Derdiarian v. Felix Contracting Corp.
51 N.Y.2d 308, 434 N.Y.S.2d 166, 414 N.E.2d 666 (1980)
- Felix was installing a gas main, and had subcontracted to Bayside who required a kettle of boiling enamel. Derdiarian was a Bayside employee in charge of the kettle. Against Derdiarian’s wishes, Felix put the kettle at the edge of the construction site, near a road. There was only a small wooden fence stopping people from crashing into the kettle.
- Along came Dickens who negligently drove his car through the fence and into the kettle, spilling it all over Derdiarian.
- Derdiarian sued Dickens, Felix, and Consolidated Edison (the owners of the gas main).
- The Trial Court found for Derdiarian. Felix appealed.
- Derdiarian argued that Felix had provided an unsafe work site.
- An expert witness testified that the small fence was not the usual and accepted method for safeguarding workers in a construction zone.

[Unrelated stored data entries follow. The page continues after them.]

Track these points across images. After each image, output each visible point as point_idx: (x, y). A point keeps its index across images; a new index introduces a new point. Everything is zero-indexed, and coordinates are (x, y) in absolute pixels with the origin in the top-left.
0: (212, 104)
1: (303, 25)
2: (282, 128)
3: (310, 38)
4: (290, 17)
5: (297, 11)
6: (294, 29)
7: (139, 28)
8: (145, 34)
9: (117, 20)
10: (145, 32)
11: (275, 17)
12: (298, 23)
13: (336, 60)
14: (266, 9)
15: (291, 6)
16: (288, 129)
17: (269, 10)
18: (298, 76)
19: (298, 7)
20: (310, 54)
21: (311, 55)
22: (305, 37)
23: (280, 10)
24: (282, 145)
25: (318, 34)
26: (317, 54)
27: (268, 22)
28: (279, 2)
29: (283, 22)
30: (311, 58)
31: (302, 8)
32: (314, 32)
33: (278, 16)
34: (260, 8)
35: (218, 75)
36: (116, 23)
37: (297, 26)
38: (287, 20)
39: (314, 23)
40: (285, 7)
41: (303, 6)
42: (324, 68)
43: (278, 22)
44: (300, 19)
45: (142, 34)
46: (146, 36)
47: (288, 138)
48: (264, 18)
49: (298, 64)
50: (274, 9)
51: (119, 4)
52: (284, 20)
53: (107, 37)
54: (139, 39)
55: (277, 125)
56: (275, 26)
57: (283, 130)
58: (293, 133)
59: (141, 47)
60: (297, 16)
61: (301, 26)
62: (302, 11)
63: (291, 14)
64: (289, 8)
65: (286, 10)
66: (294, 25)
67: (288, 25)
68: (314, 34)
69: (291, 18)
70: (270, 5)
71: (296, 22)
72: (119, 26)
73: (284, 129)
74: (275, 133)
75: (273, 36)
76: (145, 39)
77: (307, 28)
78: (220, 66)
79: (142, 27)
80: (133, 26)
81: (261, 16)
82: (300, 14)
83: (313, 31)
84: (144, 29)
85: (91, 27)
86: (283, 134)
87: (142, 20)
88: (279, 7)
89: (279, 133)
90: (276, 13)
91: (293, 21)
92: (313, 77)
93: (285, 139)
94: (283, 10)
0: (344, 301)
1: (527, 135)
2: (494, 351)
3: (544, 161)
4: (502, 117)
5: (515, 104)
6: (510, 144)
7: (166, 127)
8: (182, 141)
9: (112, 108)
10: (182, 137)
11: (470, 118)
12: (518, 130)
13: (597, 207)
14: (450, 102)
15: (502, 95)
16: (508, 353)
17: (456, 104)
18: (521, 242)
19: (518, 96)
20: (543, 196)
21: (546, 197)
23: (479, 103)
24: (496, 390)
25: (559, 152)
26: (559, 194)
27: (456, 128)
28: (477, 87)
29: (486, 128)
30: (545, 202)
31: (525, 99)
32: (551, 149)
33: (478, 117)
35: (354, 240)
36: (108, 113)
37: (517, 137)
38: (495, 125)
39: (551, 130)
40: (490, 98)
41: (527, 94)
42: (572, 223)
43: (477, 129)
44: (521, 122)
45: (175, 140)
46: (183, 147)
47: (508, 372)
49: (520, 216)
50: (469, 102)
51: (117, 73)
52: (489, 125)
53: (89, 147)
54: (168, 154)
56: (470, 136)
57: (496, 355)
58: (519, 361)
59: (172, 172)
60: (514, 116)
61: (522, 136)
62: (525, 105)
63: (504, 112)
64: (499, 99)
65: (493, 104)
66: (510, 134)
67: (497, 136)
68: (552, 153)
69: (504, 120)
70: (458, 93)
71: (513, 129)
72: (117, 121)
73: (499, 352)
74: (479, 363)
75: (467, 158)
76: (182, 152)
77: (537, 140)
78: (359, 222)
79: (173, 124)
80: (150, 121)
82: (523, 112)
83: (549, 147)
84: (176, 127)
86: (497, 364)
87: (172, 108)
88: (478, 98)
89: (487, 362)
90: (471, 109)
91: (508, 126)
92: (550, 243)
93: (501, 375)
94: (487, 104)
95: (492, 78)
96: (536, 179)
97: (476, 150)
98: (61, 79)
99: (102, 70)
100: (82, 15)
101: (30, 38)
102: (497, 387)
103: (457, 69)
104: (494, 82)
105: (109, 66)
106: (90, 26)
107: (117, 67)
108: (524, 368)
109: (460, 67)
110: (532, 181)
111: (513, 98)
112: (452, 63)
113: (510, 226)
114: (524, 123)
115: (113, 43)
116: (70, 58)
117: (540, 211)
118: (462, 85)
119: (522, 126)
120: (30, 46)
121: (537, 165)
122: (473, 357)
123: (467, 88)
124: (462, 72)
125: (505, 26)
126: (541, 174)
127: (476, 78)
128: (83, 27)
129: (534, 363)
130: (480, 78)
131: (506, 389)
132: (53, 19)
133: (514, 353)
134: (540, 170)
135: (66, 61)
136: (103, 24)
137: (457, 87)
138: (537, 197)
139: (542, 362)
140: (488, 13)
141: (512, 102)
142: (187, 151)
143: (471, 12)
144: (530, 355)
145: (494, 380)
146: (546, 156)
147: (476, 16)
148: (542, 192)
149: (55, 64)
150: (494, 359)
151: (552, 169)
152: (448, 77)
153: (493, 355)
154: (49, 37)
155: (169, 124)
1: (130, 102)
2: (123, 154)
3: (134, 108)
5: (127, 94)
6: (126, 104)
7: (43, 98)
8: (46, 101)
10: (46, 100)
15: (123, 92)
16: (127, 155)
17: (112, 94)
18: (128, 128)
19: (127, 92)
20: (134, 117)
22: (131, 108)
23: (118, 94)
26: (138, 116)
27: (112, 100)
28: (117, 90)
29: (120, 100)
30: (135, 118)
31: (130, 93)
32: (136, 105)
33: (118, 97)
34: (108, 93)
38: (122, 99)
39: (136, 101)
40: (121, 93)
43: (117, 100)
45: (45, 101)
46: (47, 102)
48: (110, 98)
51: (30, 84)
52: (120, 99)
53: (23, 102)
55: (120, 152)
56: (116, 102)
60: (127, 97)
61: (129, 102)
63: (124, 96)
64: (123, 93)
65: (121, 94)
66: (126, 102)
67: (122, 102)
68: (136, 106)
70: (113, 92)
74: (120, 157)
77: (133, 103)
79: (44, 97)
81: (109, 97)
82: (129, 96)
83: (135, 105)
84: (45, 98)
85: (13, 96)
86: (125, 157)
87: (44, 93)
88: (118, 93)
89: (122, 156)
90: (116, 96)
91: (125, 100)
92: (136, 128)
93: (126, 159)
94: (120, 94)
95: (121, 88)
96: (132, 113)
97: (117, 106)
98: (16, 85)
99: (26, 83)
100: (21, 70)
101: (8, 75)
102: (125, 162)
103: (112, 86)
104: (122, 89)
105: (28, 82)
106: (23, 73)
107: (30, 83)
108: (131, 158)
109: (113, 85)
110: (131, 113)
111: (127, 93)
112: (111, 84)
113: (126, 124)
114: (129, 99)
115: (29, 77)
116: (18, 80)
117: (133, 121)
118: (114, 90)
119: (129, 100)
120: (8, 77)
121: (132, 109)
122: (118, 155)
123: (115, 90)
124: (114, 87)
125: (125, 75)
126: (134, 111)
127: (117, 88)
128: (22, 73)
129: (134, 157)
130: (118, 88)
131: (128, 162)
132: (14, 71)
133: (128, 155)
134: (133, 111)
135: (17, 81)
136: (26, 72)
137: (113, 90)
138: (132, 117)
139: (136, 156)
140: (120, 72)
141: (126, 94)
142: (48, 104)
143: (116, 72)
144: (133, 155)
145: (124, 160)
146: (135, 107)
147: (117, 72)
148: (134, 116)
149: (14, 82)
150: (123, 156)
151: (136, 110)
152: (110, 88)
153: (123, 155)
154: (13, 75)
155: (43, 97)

- In addition, Felix was in violation of local ordinances for safety issues.
- Felix argued that it was a freak accident brought about solely by Dickens’ negligence and there was no causal link between Felix’s safety violations and the accident.
- The Appellate Court affirmed.
- The Appellate Court found that the plaintiff must generally show that the defendant’s negligence was a substantial cause of the events which produced the injury. However, the plaintiff does not need to demonstrate that the specific events of the accident were foreseeable.

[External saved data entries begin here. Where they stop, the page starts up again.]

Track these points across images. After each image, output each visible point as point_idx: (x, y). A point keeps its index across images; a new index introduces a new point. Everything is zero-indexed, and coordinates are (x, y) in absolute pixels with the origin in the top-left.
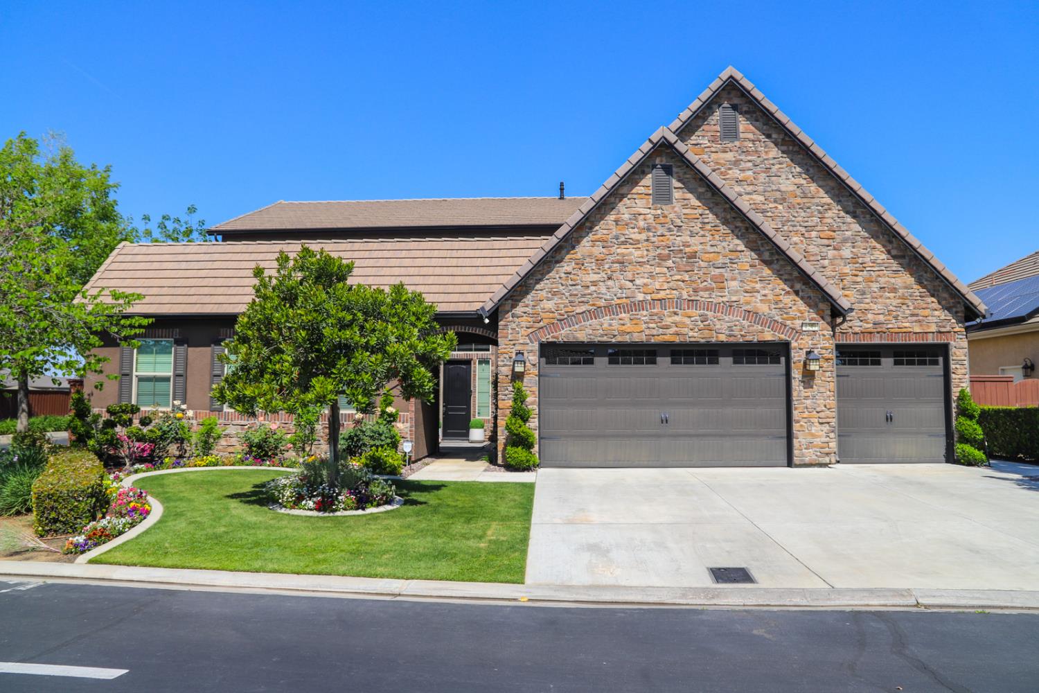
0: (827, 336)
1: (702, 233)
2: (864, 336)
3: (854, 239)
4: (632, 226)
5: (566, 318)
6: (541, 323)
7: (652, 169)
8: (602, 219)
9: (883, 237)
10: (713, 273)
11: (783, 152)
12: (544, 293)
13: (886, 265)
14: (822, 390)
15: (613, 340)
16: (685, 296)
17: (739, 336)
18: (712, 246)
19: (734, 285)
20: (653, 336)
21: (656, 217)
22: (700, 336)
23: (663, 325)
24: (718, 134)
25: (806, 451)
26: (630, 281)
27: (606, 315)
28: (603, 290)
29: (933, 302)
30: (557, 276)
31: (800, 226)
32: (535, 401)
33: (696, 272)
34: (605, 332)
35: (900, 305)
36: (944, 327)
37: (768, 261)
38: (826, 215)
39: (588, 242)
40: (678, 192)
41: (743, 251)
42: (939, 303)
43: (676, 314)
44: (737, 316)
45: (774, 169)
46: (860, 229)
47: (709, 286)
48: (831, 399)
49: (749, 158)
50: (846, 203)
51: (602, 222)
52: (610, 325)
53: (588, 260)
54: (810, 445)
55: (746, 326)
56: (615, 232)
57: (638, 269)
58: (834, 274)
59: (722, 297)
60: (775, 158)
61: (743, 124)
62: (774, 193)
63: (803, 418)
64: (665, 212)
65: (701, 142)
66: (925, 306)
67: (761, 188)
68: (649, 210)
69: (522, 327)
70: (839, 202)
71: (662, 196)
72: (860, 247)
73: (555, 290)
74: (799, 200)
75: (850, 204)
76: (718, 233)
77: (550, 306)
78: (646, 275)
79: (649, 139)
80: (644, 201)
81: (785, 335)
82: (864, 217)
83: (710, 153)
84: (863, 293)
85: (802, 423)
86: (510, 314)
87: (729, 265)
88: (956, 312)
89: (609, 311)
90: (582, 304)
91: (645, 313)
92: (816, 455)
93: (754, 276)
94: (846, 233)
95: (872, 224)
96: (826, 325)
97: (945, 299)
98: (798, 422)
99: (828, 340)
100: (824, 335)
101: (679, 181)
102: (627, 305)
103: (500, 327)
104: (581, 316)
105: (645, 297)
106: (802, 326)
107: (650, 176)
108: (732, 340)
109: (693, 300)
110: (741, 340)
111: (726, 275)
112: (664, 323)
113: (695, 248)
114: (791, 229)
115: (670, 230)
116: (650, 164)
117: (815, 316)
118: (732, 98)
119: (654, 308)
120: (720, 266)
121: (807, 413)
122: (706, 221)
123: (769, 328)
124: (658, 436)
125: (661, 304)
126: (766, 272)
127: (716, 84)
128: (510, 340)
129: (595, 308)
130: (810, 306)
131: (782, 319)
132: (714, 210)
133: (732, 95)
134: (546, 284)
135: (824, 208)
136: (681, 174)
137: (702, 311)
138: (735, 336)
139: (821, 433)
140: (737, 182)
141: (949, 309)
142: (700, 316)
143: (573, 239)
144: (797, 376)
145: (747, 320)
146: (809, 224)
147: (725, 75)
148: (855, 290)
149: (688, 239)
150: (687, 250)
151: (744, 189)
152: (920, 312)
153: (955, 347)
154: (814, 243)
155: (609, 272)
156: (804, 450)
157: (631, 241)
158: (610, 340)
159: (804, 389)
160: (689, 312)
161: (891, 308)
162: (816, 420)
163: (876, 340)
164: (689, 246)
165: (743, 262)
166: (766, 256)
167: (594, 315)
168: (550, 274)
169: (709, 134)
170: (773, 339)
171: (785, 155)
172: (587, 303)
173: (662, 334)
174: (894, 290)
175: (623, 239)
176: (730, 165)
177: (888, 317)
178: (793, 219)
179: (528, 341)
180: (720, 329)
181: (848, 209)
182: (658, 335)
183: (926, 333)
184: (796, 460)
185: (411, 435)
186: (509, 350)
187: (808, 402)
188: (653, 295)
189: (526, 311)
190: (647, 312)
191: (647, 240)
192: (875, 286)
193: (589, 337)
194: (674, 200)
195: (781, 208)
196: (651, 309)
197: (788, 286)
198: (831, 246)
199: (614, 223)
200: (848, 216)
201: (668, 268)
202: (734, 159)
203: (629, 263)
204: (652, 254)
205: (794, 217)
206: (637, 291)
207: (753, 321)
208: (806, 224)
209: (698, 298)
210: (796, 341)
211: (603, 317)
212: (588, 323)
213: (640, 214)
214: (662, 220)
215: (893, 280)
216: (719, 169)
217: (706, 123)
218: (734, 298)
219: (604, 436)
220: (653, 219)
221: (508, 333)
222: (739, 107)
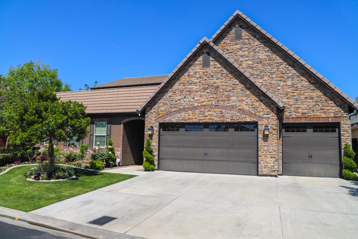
0: (275, 119)
1: (221, 78)
2: (297, 119)
3: (293, 77)
4: (194, 77)
5: (169, 114)
6: (160, 115)
7: (203, 54)
8: (183, 75)
9: (307, 75)
10: (225, 94)
11: (261, 42)
12: (161, 104)
13: (308, 87)
14: (272, 143)
15: (186, 122)
16: (214, 103)
17: (236, 120)
18: (225, 83)
19: (234, 98)
20: (201, 120)
21: (204, 73)
22: (219, 120)
23: (205, 116)
24: (234, 38)
25: (264, 169)
26: (192, 98)
27: (183, 112)
28: (182, 102)
29: (332, 103)
30: (166, 97)
31: (268, 72)
32: (157, 145)
33: (218, 94)
34: (183, 119)
35: (315, 105)
36: (337, 114)
37: (249, 88)
38: (280, 67)
39: (178, 84)
40: (213, 62)
41: (238, 84)
42: (335, 103)
43: (210, 111)
44: (235, 111)
45: (257, 50)
46: (296, 72)
47: (223, 99)
48: (276, 147)
49: (246, 46)
50: (289, 61)
51: (183, 76)
52: (184, 116)
53: (177, 91)
54: (266, 167)
55: (239, 115)
56: (188, 79)
57: (196, 94)
58: (283, 92)
59: (229, 103)
60: (257, 45)
61: (244, 33)
62: (257, 60)
63: (263, 155)
64: (207, 70)
65: (227, 42)
66: (327, 105)
67: (251, 58)
68: (201, 70)
69: (153, 117)
70: (286, 61)
71: (206, 64)
72: (295, 80)
73: (165, 103)
74: (268, 62)
75: (291, 62)
76: (228, 77)
77: (163, 109)
78: (199, 96)
79: (199, 42)
80: (199, 67)
81: (256, 119)
82: (298, 67)
83: (230, 46)
84: (297, 100)
85: (262, 157)
86: (149, 112)
87: (232, 90)
88: (344, 108)
89: (184, 110)
90: (174, 108)
91: (198, 111)
92: (269, 171)
93: (243, 94)
94: (289, 74)
95: (301, 69)
96: (274, 114)
97: (338, 102)
98: (261, 156)
99: (275, 121)
100: (273, 119)
101: (213, 58)
102: (191, 108)
103: (146, 117)
104: (174, 112)
105: (198, 105)
106: (263, 115)
107: (201, 57)
108: (233, 121)
109: (217, 105)
110: (237, 121)
111: (231, 94)
112: (205, 115)
113: (218, 84)
114: (264, 74)
115: (209, 77)
116: (202, 52)
117: (269, 110)
118: (240, 23)
119: (201, 109)
120: (228, 91)
121: (265, 152)
122: (223, 73)
123: (249, 116)
124: (203, 160)
125: (204, 107)
126: (248, 92)
127: (231, 18)
128: (149, 122)
129: (179, 109)
130: (267, 106)
131: (255, 112)
132: (226, 68)
133: (240, 22)
134: (162, 101)
135: (279, 64)
136: (214, 55)
137: (220, 110)
138: (234, 120)
139: (271, 162)
140: (241, 56)
141: (340, 106)
142: (220, 112)
143: (172, 83)
144: (260, 137)
145: (239, 113)
146: (272, 71)
147: (235, 14)
148: (293, 99)
149: (216, 80)
150: (215, 85)
151: (244, 59)
152: (325, 108)
153: (343, 124)
154: (274, 79)
155: (185, 95)
156: (263, 169)
157: (194, 83)
158: (184, 122)
159: (264, 142)
160: (216, 110)
161: (311, 106)
162: (269, 156)
163: (303, 121)
164: (216, 83)
165: (238, 89)
166: (248, 86)
167: (179, 112)
168: (164, 97)
169: (230, 38)
170: (250, 121)
171: (262, 44)
172: (176, 107)
173: (204, 119)
174: (312, 98)
175: (190, 82)
176: (238, 50)
177: (309, 111)
178: (265, 70)
179: (155, 122)
180: (227, 117)
181: (290, 64)
182: (203, 120)
183: (328, 117)
184: (259, 173)
185: (120, 156)
186: (148, 125)
187: (265, 148)
188: (201, 103)
189: (154, 111)
190: (199, 111)
191: (200, 82)
192: (302, 97)
193: (176, 120)
194: (211, 66)
195: (260, 66)
196: (200, 109)
197: (257, 98)
198: (282, 80)
199: (187, 76)
200: (290, 67)
201: (207, 93)
202: (240, 47)
203: (193, 92)
204: (201, 87)
205: (265, 69)
206: (195, 102)
207: (242, 113)
208: (271, 72)
209: (219, 104)
210: (261, 121)
211: (182, 113)
212: (176, 115)
213: (197, 72)
214: (206, 74)
215: (311, 94)
216: (233, 52)
217: (229, 34)
218: (234, 104)
219: (183, 159)
220: (202, 73)
221: (148, 119)
222: (243, 26)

- The Appellate Court found that, where there is an intervening act, (in this case Dicken’s driving), only acts which operate upon but do not flow from the original negligence reduce liability.
- For example. If a car manufacturer makes a faulty trunk lock, and the trunk pops open and the driver stops to close it, and is hit by another car, the car manufacture would not be liable for negligence. (See Ventricelli v. Kinney System Rent a Car, Inc. (383 N.E.2d 1149 (1978))).

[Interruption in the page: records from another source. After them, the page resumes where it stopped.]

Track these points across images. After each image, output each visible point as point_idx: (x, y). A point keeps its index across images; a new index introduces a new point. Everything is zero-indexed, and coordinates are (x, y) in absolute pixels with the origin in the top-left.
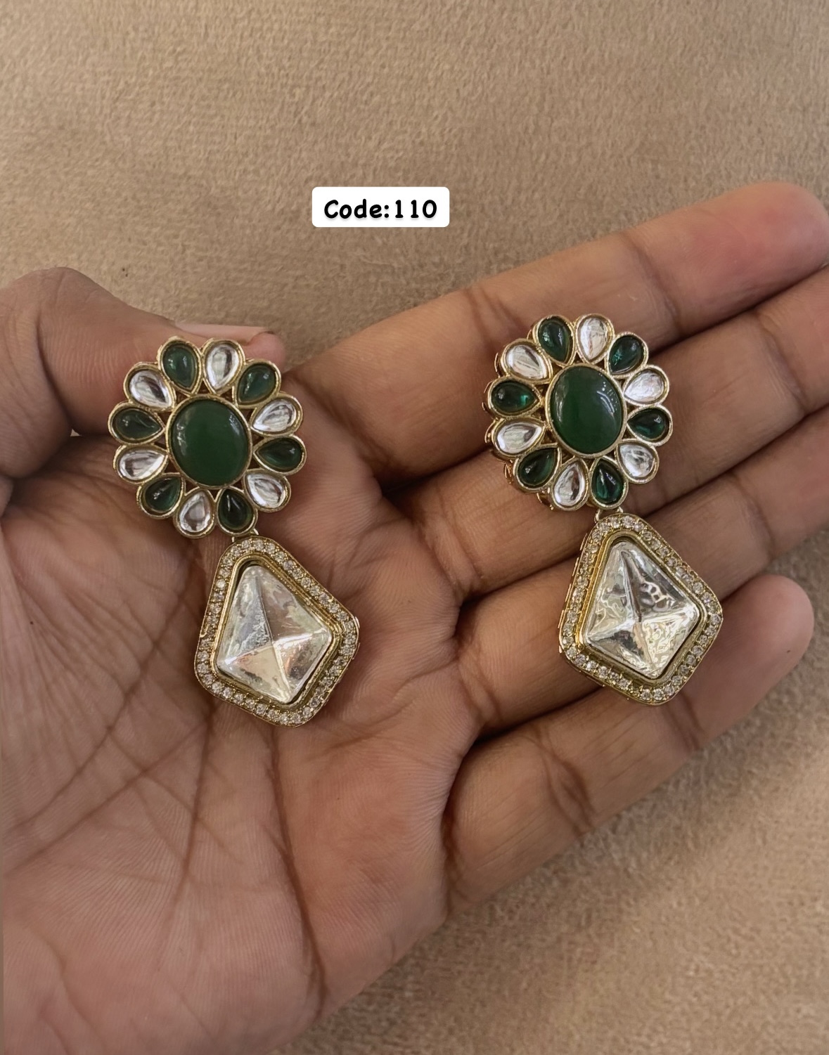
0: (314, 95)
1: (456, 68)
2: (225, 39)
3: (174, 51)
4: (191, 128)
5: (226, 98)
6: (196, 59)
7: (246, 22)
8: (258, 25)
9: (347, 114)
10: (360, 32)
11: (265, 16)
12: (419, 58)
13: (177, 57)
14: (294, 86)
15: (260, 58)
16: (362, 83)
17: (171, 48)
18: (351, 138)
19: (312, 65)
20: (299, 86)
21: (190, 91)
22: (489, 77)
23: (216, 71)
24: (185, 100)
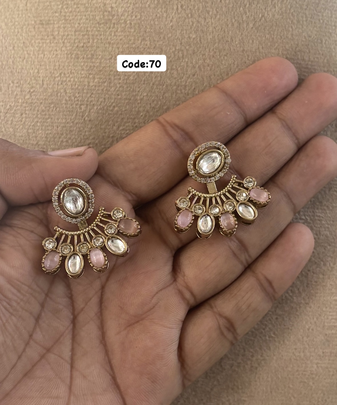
0: (90, 108)
1: (149, 94)
2: (51, 85)
3: (30, 91)
4: (39, 124)
5: (52, 111)
6: (39, 94)
7: (59, 78)
8: (65, 79)
9: (104, 116)
10: (108, 82)
11: (67, 75)
12: (133, 91)
13: (31, 94)
14: (81, 105)
15: (66, 93)
16: (109, 103)
17: (28, 90)
18: (106, 126)
19: (89, 95)
20: (83, 105)
21: (37, 108)
22: (163, 98)
23: (48, 100)
24: (35, 112)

- In this case though, the Appellate Court thought it was entirely foreseeable that a drive could crash through the fence, so even though there was such an intervening act, they are still liable.
- Basically, the Appellate Court is saying that Dicken’s negligence was not a superseding cause which interrupted the link between Felix’s negligence and Derdiarian’s injuries.
- See Sheehan v. City of New York (354 N.E.2d 832 (1976)), which had almost the opposite ruling.